Le 14 avril 2025, lors d’une série de rencontres tenues à Istanbul, la vice-ministre du Commerce et de l’Intégration du Kazakhstan, Janel Kushukova, a officialisé une intensification majeure de la coopération bilatérale avec la Turquie. L’objectif ? Attirer les investissements turcs dans des secteurs clefs du développement kazakh. Ces annonces, appuyées par la présence de figures de poids du monde des affaires, pourraient bien redessiner les équilibres industriels d’Asie centrale.
Turquie et Kazakhstan : des routes et des intérêts communs
Une trentaine de rencontres ont eu lieu le 14 avril 2025 entre des chefs d’entreprises turques et Janel Koushoukova, la vice-ministre du Commerce et de l’Intégration du Kazakhstan. « Les entreprises turques ont manifesté un intérêt marqué pour la construction, le développement des infrastructures de transport, la production de médicaments et d’aliments », a fait savoir le ministère par communiqué.
Ce regain d’intérêt turc n’a rien d’anodin : la géographie du Kazakhstan, pont logistique naturel entre la Chine et l’Europe, attise l’appétit d’un pays comme la Turquie, qui se voit en pivot eurasiatique. Des entreprises telles que Çalık Holding ou S Sistem Lojistik n’ont pas hésité à se positionner sur des contrats d’infrastructures, en misant sur la montée en puissance du Corridor transcaspien, cette route stratégique qui relie Pékin à Istanbul via le Kazakhstan sans passer par la Russie.
Produits pharmaceutiques et uranium : Ankara multiplie les cartes
Mais les routes commerciales ne sont qu’un début. Ankara lorgne également sur les ressources stratégiques du Kazakhstan, en particulier son uranium. Le Kazakhstan a ainsi proposé à la Turquie d’obtenir un contrat pour l’extraction d’uranium afin d’approvisionner ses réacteurs nucléaires. Ce partenariat inclurait aussi les étapes de conversion et d’enrichissement, composants essentiels du cycle nucléaire. Un choix qui intrigue : la Turquie, encore en phase de structuration de sa filière nucléaire, semble vouloir sécuriser des approvisionnements en s’ancrant dans un partenariat énergétique de long terme avec le Kazakhstan. Cette alliance pourrait bouleverser les rapports d’influence dans la région.
Une stratégie commerciale bien rodée, entre branding et influence
La dimension commerciale n’est pas en reste.
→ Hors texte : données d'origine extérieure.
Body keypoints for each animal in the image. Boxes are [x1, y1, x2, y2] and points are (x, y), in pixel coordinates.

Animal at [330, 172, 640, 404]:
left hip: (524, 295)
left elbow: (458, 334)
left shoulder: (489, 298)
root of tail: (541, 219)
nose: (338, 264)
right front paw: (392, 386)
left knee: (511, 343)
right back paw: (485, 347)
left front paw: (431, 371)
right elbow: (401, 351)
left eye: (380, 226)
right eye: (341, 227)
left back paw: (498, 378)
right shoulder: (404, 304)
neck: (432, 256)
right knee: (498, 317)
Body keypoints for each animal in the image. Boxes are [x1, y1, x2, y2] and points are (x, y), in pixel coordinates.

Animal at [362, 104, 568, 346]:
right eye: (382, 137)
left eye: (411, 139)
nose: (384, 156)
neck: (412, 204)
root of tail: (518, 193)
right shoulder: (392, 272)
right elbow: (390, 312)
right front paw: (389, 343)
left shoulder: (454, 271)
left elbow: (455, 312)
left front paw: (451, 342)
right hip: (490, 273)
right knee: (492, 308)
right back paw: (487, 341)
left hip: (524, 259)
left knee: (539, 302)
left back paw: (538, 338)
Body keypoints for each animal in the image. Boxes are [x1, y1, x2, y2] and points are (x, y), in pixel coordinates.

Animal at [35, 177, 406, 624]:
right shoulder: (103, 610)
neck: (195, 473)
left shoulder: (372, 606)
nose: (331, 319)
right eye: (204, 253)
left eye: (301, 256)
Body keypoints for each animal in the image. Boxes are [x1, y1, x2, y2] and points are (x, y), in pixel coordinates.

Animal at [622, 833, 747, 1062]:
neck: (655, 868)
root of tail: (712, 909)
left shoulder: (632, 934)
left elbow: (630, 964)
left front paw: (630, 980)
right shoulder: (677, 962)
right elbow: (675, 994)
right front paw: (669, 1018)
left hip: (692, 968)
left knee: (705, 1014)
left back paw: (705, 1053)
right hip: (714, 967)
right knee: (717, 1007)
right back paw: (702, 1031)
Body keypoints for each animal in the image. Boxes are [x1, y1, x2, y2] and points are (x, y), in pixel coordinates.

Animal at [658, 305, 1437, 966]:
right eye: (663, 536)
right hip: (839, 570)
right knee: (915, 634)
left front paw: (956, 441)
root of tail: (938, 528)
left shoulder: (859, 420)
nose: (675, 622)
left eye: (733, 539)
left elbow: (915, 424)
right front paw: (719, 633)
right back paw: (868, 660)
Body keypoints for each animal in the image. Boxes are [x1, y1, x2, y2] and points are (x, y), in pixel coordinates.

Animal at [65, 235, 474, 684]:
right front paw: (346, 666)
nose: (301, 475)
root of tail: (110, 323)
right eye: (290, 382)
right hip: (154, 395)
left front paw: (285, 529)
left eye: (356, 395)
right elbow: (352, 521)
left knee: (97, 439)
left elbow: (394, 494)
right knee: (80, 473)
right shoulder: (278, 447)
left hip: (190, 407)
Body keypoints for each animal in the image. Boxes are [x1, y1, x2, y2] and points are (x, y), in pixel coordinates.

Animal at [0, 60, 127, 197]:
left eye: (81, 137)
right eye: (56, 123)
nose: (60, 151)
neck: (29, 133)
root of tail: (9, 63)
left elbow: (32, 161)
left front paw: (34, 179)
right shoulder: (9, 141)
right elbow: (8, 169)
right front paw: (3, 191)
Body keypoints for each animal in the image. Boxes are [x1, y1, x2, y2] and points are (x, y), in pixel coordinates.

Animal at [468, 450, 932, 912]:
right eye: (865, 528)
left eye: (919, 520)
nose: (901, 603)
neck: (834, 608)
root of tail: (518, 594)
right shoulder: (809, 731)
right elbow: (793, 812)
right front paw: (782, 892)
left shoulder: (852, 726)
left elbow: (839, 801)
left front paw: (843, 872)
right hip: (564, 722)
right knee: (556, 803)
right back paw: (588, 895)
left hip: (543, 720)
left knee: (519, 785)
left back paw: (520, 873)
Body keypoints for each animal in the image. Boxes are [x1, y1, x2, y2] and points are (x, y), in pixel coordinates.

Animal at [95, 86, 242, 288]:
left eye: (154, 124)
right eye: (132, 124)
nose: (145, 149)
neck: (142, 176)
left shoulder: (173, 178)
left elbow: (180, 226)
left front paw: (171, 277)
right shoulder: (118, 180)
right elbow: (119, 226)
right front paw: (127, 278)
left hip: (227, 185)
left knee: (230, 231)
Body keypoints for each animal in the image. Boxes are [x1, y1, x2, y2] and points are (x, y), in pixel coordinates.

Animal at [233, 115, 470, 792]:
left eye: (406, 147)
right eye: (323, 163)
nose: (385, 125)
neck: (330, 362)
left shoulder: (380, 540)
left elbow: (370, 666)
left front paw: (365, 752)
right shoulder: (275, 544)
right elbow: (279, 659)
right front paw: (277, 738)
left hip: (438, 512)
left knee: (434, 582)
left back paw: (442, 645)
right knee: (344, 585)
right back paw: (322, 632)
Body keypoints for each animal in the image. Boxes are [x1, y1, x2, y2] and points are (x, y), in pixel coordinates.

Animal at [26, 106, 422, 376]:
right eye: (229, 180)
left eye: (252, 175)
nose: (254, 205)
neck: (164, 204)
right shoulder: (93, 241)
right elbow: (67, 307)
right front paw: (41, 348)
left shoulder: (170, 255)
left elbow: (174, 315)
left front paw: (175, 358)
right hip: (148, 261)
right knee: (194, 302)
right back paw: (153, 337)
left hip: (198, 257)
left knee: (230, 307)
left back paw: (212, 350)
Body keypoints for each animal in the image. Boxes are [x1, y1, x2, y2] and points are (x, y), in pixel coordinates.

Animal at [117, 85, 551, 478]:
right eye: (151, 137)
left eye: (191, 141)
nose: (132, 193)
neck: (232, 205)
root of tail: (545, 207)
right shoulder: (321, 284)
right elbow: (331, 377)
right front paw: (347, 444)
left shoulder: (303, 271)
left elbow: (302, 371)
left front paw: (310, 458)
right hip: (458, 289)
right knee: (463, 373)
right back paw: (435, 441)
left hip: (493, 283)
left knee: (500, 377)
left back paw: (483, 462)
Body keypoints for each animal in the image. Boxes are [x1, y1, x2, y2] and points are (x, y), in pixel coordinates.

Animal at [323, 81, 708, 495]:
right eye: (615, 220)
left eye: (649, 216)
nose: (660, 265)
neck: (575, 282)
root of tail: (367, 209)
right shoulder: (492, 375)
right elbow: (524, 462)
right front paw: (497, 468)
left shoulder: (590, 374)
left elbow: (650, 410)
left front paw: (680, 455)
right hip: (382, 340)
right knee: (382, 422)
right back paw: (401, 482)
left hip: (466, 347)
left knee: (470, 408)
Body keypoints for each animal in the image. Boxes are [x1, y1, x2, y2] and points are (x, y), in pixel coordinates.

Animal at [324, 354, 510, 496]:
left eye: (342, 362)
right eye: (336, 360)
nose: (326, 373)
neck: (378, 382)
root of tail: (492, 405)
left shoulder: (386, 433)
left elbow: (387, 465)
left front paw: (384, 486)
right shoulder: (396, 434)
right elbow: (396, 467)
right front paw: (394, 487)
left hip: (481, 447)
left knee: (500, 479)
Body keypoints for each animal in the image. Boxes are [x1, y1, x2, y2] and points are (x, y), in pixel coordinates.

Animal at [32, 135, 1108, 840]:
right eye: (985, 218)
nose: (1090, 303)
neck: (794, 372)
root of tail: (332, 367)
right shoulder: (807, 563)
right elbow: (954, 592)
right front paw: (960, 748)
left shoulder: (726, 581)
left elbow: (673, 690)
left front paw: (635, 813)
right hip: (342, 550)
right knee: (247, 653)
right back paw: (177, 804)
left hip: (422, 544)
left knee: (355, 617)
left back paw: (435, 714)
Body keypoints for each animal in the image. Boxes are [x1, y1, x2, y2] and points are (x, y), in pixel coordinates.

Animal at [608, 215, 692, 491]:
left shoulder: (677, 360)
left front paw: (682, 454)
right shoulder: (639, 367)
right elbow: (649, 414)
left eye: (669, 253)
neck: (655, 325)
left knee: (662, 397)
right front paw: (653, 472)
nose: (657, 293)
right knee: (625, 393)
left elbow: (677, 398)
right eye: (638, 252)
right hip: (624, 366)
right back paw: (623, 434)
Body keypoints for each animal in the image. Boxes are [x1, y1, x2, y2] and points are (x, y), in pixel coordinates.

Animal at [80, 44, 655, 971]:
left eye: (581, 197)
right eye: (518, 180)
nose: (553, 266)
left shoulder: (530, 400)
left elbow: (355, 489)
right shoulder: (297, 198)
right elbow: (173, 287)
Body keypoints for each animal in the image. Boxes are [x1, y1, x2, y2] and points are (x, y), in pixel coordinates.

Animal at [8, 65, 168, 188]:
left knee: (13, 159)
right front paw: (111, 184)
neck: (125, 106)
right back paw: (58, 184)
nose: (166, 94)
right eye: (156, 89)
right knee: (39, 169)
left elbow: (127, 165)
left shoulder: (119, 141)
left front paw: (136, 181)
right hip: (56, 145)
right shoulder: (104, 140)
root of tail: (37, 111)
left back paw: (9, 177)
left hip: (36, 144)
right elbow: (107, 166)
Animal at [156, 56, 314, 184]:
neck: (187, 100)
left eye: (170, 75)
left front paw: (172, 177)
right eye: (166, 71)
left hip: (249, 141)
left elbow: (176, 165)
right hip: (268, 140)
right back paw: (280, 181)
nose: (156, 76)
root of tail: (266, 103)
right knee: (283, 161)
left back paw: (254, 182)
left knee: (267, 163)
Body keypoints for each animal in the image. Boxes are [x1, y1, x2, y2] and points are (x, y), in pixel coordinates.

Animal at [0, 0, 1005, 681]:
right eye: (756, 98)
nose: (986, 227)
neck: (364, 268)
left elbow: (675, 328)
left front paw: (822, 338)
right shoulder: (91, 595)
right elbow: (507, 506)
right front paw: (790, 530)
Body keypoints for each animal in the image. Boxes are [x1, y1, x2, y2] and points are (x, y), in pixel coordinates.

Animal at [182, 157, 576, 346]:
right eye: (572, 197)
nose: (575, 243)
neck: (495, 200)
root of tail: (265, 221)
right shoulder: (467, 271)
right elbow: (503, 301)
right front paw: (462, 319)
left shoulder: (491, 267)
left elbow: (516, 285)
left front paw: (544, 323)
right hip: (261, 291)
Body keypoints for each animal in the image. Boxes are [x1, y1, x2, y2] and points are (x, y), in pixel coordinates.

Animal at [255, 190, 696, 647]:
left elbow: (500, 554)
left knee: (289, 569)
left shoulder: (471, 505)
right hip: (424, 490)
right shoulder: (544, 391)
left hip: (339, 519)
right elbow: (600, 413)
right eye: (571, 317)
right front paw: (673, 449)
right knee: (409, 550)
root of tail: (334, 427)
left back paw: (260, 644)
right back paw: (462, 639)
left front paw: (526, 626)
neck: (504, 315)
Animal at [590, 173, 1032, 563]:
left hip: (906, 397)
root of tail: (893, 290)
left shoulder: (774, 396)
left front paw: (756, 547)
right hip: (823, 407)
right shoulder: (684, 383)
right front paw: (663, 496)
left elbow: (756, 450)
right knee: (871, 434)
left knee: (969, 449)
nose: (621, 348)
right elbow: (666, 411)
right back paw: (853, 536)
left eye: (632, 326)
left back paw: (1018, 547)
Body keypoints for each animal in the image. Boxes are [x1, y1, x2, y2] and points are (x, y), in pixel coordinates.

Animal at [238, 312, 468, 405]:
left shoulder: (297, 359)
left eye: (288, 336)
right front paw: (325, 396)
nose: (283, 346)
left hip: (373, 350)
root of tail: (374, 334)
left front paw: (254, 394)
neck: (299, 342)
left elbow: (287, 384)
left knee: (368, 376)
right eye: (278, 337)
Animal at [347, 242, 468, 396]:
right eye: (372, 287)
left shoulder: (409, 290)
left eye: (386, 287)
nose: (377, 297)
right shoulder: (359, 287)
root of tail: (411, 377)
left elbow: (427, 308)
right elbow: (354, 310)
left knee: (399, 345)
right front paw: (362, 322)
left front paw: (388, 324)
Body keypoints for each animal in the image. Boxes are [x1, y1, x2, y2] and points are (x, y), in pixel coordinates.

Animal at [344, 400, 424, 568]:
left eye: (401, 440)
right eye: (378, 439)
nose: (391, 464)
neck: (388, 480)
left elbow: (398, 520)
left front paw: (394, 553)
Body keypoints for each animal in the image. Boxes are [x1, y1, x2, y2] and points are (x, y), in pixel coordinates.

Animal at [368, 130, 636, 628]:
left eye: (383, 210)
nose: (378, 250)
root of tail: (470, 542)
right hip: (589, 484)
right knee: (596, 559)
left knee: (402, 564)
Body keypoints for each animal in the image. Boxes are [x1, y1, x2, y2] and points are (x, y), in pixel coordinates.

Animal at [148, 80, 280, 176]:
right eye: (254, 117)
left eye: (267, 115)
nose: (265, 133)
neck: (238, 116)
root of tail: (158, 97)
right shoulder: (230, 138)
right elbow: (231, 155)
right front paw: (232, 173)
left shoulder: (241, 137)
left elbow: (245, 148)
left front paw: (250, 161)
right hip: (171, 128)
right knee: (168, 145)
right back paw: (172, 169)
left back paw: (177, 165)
Le programme Turquality, présenté par l’Assemblée d’exportateurs de Turquie à la délégation kazakhstanaise, constitue l’un des outils phares de la diplomatie économique d’Ankara. Il vise à internationaliser les marques turques en les soutenant à travers un système de « marques ombrelles », facilitant leur promotion sur les marchés étrangers.
Ce modèle séduit visiblement le Kazakhstan, désireux de s’en inspirer pour faire émerger ses propres champions industriels. Lors de ces pourparlers, la vice-ministre Kushukova a notamment insisté sur la nécessité de mieux faire connaître les produits kazakhstanais sur le marché turc et d’élargir la participation des producteurs locaux à des salons internationaux.
Vers une logique d’alliance industrielle structurée ?
Dans cette offensive économique bien orchestrée par la Turquie, plusieurs domaines convergent : logistique, finance, numérique, industries extractives et manufacturières. La participation d’acteurs comme Hepsiburada ou Turk Eximbank témoigne d’une volonté d’investissement structurée, avec un regard attentif sur les retombées à moyen et long terme.
Mais cette intensification des liens entre la Turqui et le Kazakhstan n’est pas sans interroger. L’ombre portée d’un rapport déséquilibré, où la Turquie exporterait ses modèles économiques, son infrastructure et ses ambitions nucléaires, pourrait bien alimenter des critiques. Le Kazakhstan saura-t-il préserver ses marges de manœuvre ?
Entre ambitions et dépendances, un partenariat à double tranchant
Si le rapprochement économique avec la Turquie offre au Kazakhstan des perspectives industrielles intéressantes, il révèle aussi des logiques de dépendance croissante. De l’extraction d’uranium à la commercialisation de médicaments, en passant par l’infrastructure numérique, le pays d’Asie centrale se retrouve au cœur d’une stratégie d’expansion économique turque qui ne dit pas son nom. Ce partenariat reflète aussi une dynamique plus large : celle d’une Turquie décidée à transformer son influence géopolitique en domination économique sur des territoires stratégiques. Et dans cette ambition, le Kazakhstan semble être devenu un pion aussi utile que vulnérable.